Pero en 1810, De Witt Clinton, por aquel entonces alcalde de la ciudad de Nueva York y muy pronto gobernador del estado homónimo, tuvo una idea que muchos consideraron una locura pero que fue ciertamente ilusoria. Propuso la construcción de un canal que cruzara el estado hasta el lago Erie y conectara de este modo la ciudad de Nueva York con los Grandes Lagos y las ricas tierras de cultivo que se extendían más allá. La gente lo llamaba «la locura de Clinton», y no es de extrañar. El canal tendría que cavarse a base de pico y pala, hasta alcanzar una profundidad de doce metros, a lo largo de seiscientos kilómetros de páramo. Se necesitarían ochenta y tres esclusas, cada una de ellas de 27,5 metros de longitud, para solventar los cambios de elevación. A lo largo de algunos tramos, el desnivel no sería como media de más de un par de centímetros por kilómetro. En ningún lugar del mundo civilizado se había intentado jamás construir un canal con este nivel de desafío, y mucho menos en plena naturaleza.
Y ese era el tema. Estados Unidos no tenía ni un solo ingeniero de origen nativo que hubiera trabajado en su vida en un canal. Thomas Jefferson, que normalmente veneraba la ambición, lo consideró una idea demencial. «Es un proyecto espléndido, y tal vez pueda construirse de aquí a un siglo —reconoció después de revisar los planos, aunque enseguida añadió—: Pensar en esto hoy en día linda con la locura.» El presidente James Madison se negó a conceder ayuda federal, en gran parte motivado por el deseo de mantener el centro de gravedad comercial más al sur y alejado de aquel baluarte unionista.
De modo que a Nueva York no le quedó otra alternativa que apañárselas sin nadie u olvidarse del proyecto. A pesar del coste, los riesgos y la prácticamente total ausencia de las aptitudes necesarias, decidió subvencionarse a sí misma el proyecto. Se designaron cuatro hombres para llevarlo a cabo: Charles Broadhead, James Geddes, Nathan Roberts y Benjamin Wright. Tres de ellos eran jueces; el cuarto era maestro de escuela. Ninguno había
visto
jamás un canal, y mucho menos intentado construirlo. Lo único que tenían en común era cierta experiencia en prospecciones. Pero con la ayuda de lecturas, consultas e inspirada experimentación, lograron diseñar y supervisar el mayor proyecto de ingeniería que el Nuevo Mundo hubiera visto jamás. Se convirtieron en los primeros hombres de la historia en aprender a construir un canal construyendo un canal.
Desde el principio quedó claro el problema que amenazaba la viabilidad de la iniciativa: la falta de cemento hidráulico.

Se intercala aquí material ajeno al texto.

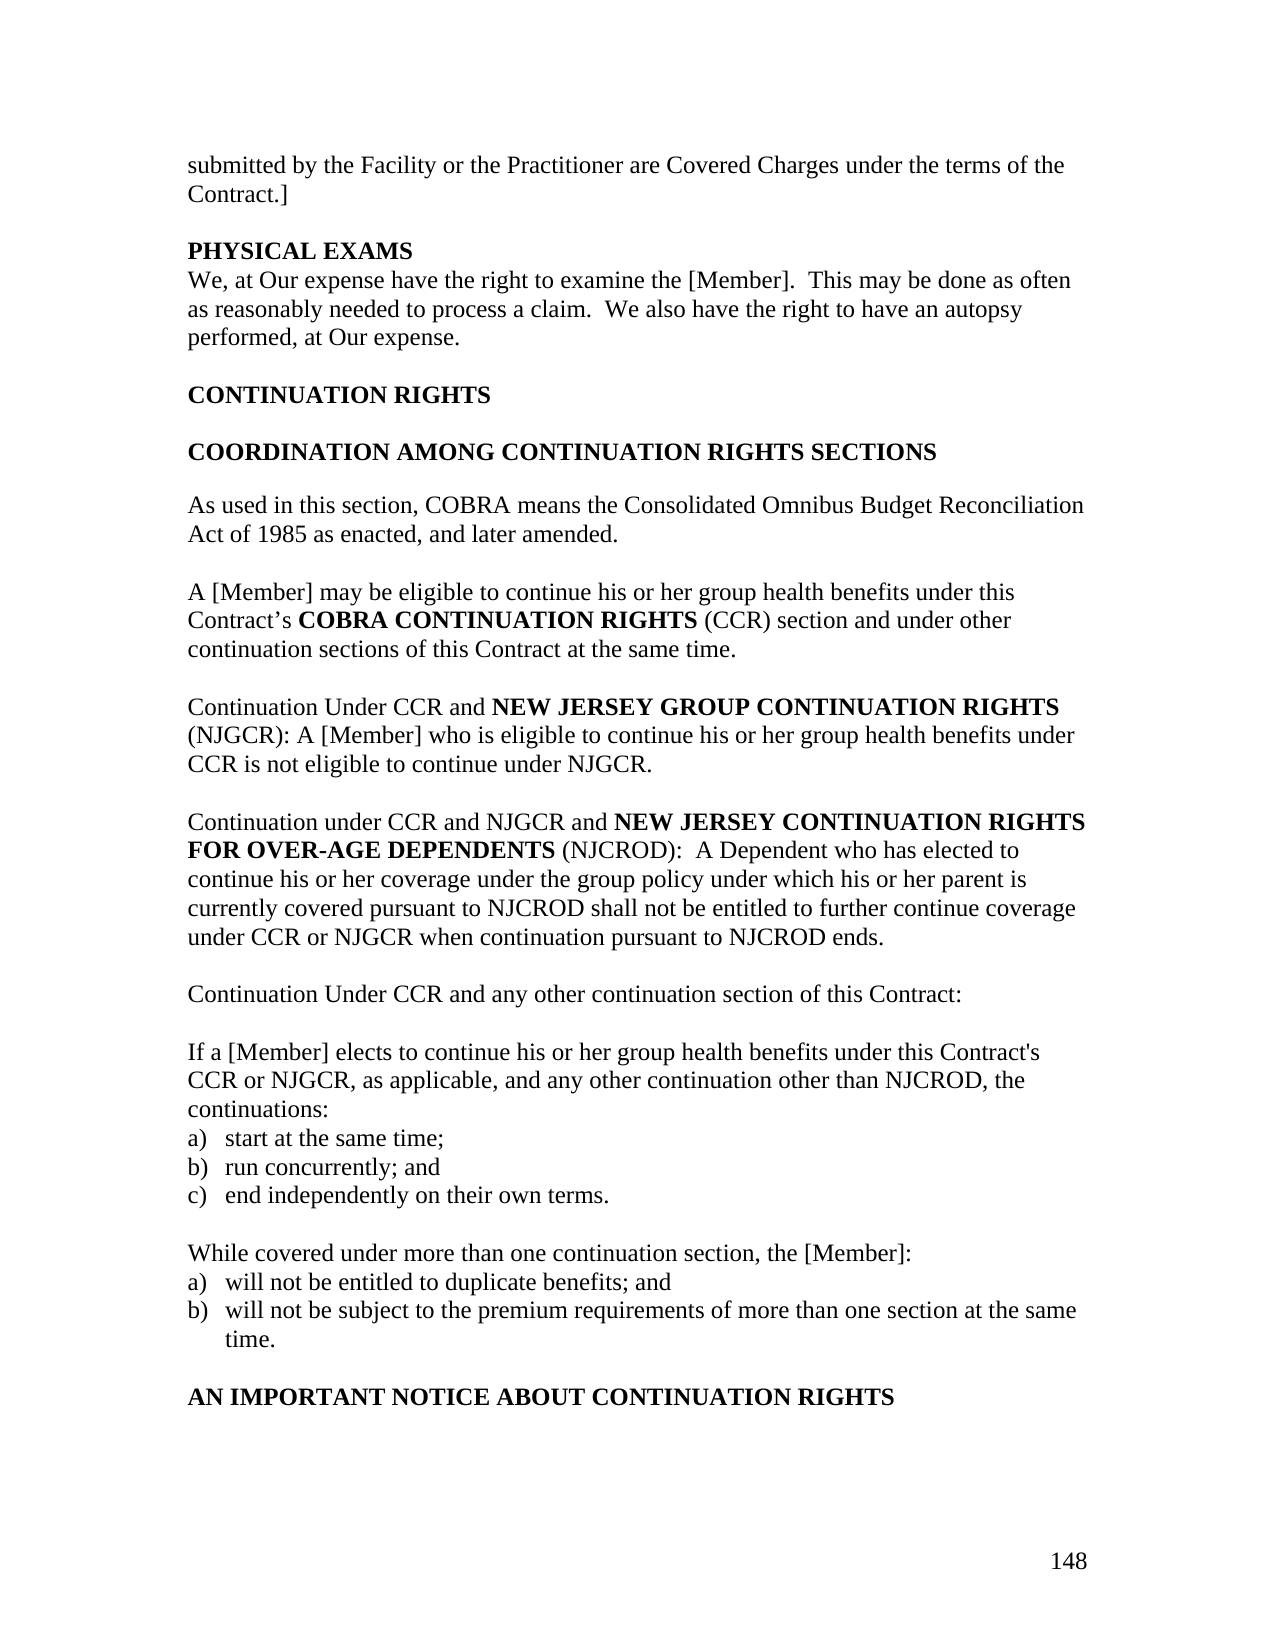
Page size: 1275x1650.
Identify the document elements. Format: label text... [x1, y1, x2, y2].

Para que el canal fuera estanco se necesitaban medio millón de fanegas de cemento hidráulico (una fanega equivale a 35 litros, por lo que 500.000 fanegas son muchos litros). En el caso de que el agua se filtrara por alguna sección, sería un desastre para la totalidad del canal, razón por la cual era un problema de urgente solución. Por desgracia, nadie sabía cómo superarlo.